Notes

I think the notes people include in their recipes make them more personal. If I write a note myself about a recipe, it will always be written in purple.

Friday, November 18, 2011

Classic Shortbread

Classic Shortbread

1/2 cup butter at room temperature
1/3 cup powdered sugar (unsifted)
1/4 teaspoon vanilla
1 cup flour (unsifted)

Using the back of a large spoon, cream the butter until it is light. Cream in the powered sugar, then the vanilla. Now work in the flour. Knead the dough on an unfloured board until nice and smooth.

Spray the shortbread pan very lightly with a non-stick vegetable oil spray. Put the ball of dough in the
middle of the pan, and working out from the center, firmly press the dough into the pan. Prick the entire
surface with a fork, and bake the shortbread right in the pan at 325 degrees for about 30-35 minutes,or until it is lightly browned.

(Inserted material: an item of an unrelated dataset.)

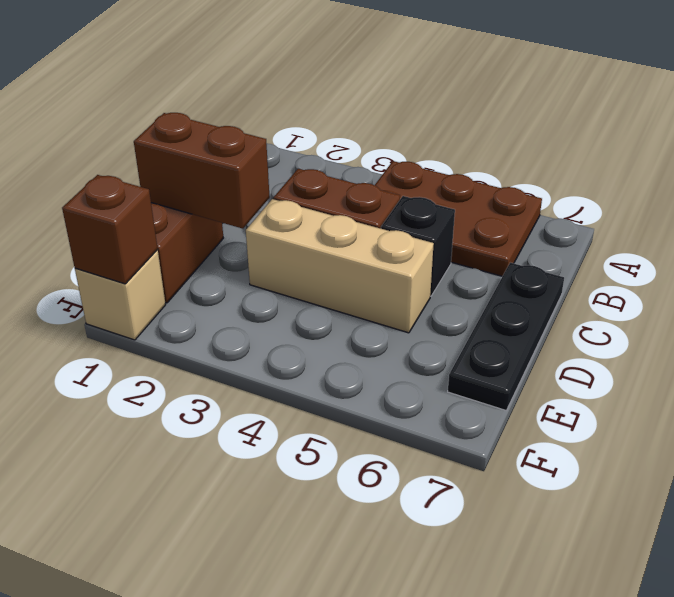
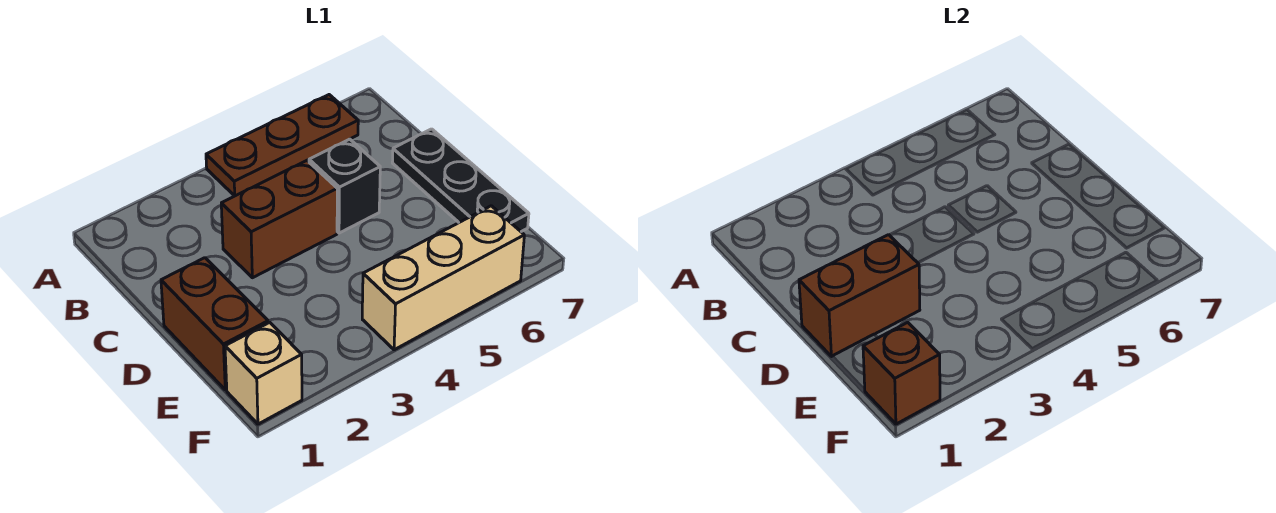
brown plate A4:B6 level 1 -> brown plate A4:A6 level 1
tan brick D3:D5 level 1 -> tan brick F4:F6 level 1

Be sure that the middle is thoroughly cooked and doesn't look slightly opaque or the shortbread might stick in the pan. Let the shortbread cool in the pan for about 10 minutes before you loosen the edges with a knife and flip the pan over onto a wood cutting board.

If the shortbread does not come right out, hold the pan upside down over the cutting board and firmly tap one edge of the pan against the board. This should loosen the shortbread and it should drop out. Cut the shortbread into serving pieces while it is still warm.